The current code comonly solves it like this.  The callee returns an
error code and sets an error.  Code and error get propagated to the
place that can decide.  Said place examines the code.  It may decide
that this isn't an error after all.  It probably has no use for the
error then, so it frees it.

> For instance, when using qmp_blockdev_open_tray directly via QMP, it has
> a few outcomes:
>
> 1) Tray is unlocked, force parameter is irrelevant, command succeeds.
> 2) Tray is locked, force is false, command "fails," but Guest VM is
> notified of a desire to open the tray and may or may not respect the
> command.

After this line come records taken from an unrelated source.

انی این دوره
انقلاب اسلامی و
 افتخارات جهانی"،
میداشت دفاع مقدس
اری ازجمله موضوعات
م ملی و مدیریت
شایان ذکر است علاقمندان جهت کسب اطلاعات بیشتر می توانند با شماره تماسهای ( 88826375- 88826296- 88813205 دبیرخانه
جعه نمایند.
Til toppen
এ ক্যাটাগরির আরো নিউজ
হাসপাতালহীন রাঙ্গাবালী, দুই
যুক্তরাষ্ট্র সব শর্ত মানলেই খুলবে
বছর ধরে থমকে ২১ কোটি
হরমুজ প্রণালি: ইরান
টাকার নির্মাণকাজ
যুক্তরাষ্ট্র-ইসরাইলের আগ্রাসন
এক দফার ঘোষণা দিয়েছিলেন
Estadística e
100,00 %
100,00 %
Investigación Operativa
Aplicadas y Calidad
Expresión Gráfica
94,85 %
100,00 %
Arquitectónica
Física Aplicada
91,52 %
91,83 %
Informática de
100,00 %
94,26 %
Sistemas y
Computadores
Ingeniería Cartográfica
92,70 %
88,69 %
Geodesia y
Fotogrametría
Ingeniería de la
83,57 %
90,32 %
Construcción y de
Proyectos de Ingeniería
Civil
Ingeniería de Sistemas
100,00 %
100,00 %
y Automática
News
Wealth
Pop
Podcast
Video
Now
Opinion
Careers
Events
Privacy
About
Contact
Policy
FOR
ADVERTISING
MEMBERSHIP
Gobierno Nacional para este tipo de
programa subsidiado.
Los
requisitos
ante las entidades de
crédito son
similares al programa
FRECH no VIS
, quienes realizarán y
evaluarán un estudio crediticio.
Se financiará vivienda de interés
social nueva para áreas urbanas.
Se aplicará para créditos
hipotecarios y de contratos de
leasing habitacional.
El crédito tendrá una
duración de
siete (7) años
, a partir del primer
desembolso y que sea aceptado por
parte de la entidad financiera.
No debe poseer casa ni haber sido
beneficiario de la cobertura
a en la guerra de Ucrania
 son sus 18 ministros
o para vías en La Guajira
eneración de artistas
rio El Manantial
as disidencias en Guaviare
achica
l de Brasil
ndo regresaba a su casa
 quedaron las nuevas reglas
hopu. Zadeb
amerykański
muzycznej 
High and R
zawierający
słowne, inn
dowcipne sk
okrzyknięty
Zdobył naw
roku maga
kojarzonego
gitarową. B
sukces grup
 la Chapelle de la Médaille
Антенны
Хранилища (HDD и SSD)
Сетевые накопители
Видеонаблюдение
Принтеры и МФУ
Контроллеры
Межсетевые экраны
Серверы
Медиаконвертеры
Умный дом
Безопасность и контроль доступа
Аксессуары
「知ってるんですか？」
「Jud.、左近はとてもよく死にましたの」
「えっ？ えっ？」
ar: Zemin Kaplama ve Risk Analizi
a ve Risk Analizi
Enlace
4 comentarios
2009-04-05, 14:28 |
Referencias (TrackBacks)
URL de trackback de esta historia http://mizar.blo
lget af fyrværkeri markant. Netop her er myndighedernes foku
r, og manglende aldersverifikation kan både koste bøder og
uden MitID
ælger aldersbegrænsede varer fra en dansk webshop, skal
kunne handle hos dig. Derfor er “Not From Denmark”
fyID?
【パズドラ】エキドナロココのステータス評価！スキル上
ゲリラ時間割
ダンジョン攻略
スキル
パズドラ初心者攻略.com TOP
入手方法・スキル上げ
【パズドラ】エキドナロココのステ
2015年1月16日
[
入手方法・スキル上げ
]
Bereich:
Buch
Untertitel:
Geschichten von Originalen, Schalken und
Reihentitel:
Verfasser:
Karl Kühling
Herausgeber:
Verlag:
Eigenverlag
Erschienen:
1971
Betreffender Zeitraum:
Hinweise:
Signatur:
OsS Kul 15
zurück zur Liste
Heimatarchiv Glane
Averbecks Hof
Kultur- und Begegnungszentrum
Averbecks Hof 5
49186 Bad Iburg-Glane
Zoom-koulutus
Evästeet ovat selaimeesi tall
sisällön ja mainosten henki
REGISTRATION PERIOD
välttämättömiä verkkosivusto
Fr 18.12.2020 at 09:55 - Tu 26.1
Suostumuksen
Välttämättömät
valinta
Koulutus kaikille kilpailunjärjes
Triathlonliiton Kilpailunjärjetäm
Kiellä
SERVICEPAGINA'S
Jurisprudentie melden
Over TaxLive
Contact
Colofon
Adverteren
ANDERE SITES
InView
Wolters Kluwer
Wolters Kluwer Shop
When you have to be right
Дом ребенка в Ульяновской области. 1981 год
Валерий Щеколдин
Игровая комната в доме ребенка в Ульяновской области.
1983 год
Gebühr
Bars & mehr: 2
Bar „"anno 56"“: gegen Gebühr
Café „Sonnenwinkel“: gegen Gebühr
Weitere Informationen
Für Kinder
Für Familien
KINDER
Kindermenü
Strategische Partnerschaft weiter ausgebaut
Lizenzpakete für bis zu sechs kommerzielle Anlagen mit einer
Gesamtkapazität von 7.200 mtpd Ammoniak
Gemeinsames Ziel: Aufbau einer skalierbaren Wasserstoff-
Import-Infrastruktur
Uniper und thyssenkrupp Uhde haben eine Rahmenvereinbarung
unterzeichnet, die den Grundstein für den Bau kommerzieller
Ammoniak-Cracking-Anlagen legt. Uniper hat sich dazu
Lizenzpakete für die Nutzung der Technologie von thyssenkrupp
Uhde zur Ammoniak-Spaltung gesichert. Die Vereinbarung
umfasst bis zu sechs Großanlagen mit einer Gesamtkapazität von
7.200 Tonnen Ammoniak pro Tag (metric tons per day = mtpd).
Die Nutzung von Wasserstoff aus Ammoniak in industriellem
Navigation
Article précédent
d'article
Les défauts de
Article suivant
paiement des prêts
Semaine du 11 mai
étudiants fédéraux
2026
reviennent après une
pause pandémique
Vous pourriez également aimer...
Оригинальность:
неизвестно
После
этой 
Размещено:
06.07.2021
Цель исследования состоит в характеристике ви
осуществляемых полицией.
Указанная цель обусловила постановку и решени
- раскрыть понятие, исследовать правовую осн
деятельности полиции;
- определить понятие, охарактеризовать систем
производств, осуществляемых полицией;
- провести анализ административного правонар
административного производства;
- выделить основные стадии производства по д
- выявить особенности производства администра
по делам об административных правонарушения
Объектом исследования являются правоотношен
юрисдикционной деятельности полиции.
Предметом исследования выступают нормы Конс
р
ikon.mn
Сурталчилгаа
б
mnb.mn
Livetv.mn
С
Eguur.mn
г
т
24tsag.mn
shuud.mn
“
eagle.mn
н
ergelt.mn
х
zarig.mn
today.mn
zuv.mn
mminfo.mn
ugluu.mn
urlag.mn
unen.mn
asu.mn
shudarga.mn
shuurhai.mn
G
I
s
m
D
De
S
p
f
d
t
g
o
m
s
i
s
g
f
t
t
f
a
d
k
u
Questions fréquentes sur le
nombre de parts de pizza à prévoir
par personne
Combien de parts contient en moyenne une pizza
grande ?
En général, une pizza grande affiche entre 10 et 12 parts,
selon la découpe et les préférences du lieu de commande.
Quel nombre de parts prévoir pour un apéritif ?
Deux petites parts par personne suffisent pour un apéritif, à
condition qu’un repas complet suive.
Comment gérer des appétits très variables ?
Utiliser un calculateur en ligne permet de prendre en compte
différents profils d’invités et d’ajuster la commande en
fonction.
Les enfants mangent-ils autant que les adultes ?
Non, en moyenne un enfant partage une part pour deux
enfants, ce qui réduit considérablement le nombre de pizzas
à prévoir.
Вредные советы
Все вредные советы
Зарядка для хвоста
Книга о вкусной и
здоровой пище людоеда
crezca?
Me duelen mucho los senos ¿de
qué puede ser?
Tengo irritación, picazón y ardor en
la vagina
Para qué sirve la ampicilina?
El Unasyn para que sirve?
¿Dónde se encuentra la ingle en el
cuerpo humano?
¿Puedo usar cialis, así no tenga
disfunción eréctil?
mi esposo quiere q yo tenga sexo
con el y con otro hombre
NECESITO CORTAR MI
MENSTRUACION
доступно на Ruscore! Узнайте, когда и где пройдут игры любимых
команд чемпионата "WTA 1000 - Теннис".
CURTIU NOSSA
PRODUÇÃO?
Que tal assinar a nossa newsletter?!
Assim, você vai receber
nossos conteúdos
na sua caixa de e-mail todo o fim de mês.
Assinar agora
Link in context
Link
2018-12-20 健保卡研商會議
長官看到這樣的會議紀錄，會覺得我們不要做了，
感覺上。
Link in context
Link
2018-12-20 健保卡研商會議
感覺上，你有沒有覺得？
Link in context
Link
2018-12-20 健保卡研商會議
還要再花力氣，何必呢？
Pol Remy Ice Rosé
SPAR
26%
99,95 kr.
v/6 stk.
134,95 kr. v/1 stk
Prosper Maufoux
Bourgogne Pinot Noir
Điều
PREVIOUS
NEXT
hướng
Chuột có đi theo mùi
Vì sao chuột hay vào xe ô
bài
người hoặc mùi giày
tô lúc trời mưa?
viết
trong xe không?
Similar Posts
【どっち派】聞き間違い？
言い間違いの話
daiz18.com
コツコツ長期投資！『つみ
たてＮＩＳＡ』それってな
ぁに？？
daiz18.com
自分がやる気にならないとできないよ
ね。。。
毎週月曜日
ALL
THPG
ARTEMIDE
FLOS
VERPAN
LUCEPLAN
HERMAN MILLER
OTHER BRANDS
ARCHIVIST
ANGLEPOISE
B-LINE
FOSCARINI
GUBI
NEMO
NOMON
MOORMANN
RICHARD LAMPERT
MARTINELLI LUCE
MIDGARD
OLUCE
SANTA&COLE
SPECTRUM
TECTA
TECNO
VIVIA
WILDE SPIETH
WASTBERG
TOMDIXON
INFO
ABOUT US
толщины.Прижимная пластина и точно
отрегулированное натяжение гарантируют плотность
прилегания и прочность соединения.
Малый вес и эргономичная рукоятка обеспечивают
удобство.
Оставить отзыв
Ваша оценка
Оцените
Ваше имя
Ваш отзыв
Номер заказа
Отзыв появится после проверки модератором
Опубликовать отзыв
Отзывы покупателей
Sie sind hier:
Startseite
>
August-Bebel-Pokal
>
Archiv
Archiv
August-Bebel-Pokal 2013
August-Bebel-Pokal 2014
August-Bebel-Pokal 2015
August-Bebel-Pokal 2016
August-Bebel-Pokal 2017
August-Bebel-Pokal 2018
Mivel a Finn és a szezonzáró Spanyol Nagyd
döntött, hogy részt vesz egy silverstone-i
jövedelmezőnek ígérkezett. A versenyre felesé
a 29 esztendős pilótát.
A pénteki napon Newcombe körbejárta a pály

We have "successfully" applied a best effort to opening the tray.
> 3) Tray is locked, force is true, command succeeds.
>
> It's the behavior of #2 that I am trying to clarify here.
>
> When used indirectly via qmp_eject, #2 is definitely an error -- the
> full routine of eject will NOT succeed (we cannot remove the medium) so
> the error reported to the user should be from Eject's perspective, not
> medium_remove's.
>
> To this end, I thought I'd add error codes into the helper to help
> callers differentiate hard errors from "soft errors."
>
> If this is too iffy for people, I can:
>
> - Leave all error codes set to -ERRNO if we set errp, and
> - Change all "maybe error codes" +ERRNO if we don't set errp. (Eric's
> suggestion.)
>
> Good?

If both X and -X occur for some value of X, this is confusing.  But I
guess (hope!) no such X exists.

If only one of them can occur, then this is basically using the sign to
encode the callee's best guess on what callers may wish to treat as an
error.  I find that... unusual.  Wouldn't do it.  I'd leave the decision
to the caller, and keep the interface simple.